◆ **Stored records**:
:::::
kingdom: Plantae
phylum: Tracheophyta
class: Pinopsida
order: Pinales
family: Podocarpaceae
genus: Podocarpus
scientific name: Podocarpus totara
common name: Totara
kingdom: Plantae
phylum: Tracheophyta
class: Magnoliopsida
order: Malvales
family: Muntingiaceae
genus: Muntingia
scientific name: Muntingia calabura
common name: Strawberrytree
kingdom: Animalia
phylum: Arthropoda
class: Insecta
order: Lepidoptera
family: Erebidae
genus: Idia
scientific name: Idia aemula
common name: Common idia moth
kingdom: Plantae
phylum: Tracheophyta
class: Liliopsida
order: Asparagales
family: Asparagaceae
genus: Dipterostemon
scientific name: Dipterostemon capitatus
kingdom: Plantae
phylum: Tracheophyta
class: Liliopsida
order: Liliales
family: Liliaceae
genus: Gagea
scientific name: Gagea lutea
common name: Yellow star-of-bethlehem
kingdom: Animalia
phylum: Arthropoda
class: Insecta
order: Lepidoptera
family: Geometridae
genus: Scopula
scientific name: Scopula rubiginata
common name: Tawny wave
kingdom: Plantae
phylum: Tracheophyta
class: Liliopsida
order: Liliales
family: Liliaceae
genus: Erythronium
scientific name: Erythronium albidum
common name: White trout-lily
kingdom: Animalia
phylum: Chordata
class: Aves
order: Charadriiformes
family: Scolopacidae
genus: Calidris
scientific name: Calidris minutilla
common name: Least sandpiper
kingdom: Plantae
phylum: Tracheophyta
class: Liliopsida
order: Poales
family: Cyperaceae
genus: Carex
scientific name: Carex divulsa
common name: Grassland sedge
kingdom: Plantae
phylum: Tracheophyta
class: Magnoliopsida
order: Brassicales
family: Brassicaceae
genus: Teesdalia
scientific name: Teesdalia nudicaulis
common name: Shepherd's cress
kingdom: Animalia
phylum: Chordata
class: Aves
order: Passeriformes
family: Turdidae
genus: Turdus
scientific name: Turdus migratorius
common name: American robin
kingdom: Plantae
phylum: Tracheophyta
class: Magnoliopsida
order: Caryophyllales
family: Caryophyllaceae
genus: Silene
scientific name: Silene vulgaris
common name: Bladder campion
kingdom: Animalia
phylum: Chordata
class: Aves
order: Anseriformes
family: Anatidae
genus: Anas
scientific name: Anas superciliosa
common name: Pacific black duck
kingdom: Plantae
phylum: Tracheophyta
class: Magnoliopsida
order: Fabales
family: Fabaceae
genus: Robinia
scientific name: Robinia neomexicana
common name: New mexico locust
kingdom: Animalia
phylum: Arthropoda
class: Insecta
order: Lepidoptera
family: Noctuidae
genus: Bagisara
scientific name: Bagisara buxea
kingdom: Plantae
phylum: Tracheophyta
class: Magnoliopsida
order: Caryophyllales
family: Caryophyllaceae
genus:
:::::
◆ **SHORT EXERCISE**: Set down every line of all the items above again, keeping each word and character the same.

◆ **RESPONSE**:
kingdom: Plantae
phylum: Tracheophyta
class: Pinopsida
order: Pinales
family: Podocarpaceae
genus: Podocarpus
scientific name: Podocarpus totara
common name: Totara
kingdom: Plantae
phylum: Tracheophyta
class: Magnoliopsida
order: Malvales
family: Muntingiaceae
genus: Muntingia
scientific name: Muntingia calabura
common name: Strawberrytree
kingdom: Animalia
phylum: Arthropoda
class: Insecta
order: Lepidoptera
family: Erebidae
genus: Idia
scientific name: Idia aemula
common name: Common idia moth
kingdom: Plantae
phylum: Tracheophyta
class: Liliopsida
order: Asparagales
family: Asparagaceae
genus: Dipterostemon
scientific name: Dipterostemon capitatus
kingdom: Plantae
phylum: Tracheophyta
class: Liliopsida
order: Liliales
family: Liliaceae
genus: Gagea
scientific name: Gagea lutea
common name: Yellow star-of-bethlehem
kingdom: Animalia
phylum: Arthropoda
class: Insecta
order: Lepidoptera
family: Geometridae
genus: Scopula
scientific name: Scopula rubiginata
common name: Tawny wave
kingdom: Plantae
phylum: Tracheophyta
class: Liliopsida
order: Liliales
family: Liliaceae
genus: Erythronium
scientific name: Erythronium albidum
common name: White trout-lily
kingdom: Animalia
phylum: Chordata
class: Aves
order: Charadriiformes
family: Scolopacidae
genus: Calidris
scientific name: Calidris minutilla
common name: Least sandpiper
kingdom: Plantae
phylum: Tracheophyta
class: Liliopsida
order: Poales
family: Cyperaceae
genus: Carex
scientific name: Carex divulsa
common name: Grassland sedge
kingdom: Plantae
phylum: Tracheophyta
class: Magnoliopsida
order: Brassicales
family: Brassicaceae
genus: Teesdalia
scientific name: Teesdalia nudicaulis
common name: Shepherd's cress
kingdom: Animalia
phylum: Chordata
class: Aves
order: Passeriformes
family: Turdidae
genus: Turdus
scientific name: Turdus migratorius
common name: American robin
kingdom: Plantae
phylum: Tracheophyta
class: Magnoliopsida
order: Caryophyllales
family: Caryophyllaceae
genus: Silene
scientific name: Silene vulgaris
common name: Bladder campion
kingdom: Animalia
phylum: Chordata
class: Aves
order: Anseriformes
family: Anatidae
genus: Anas
scientific name: Anas superciliosa
common name: Pacific black duck
kingdom: Plantae
phylum: Tracheophyta
class: Magnoliopsida
order: Fabales
family: Fabaceae
genus: Robinia
scientific name: Robinia neomexicana
common name: New mexico locust
kingdom: Animalia
phylum: Arthropoda
class: Insecta
order: Lepidoptera
family: Noctuidae
genus: Bagisara
scientific name: Bagisara buxea
kingdom: Plantae
phylum: Tracheophyta
class: Magnoliopsida
order: Caryophyllales
family: Caryophyllaceae
genus:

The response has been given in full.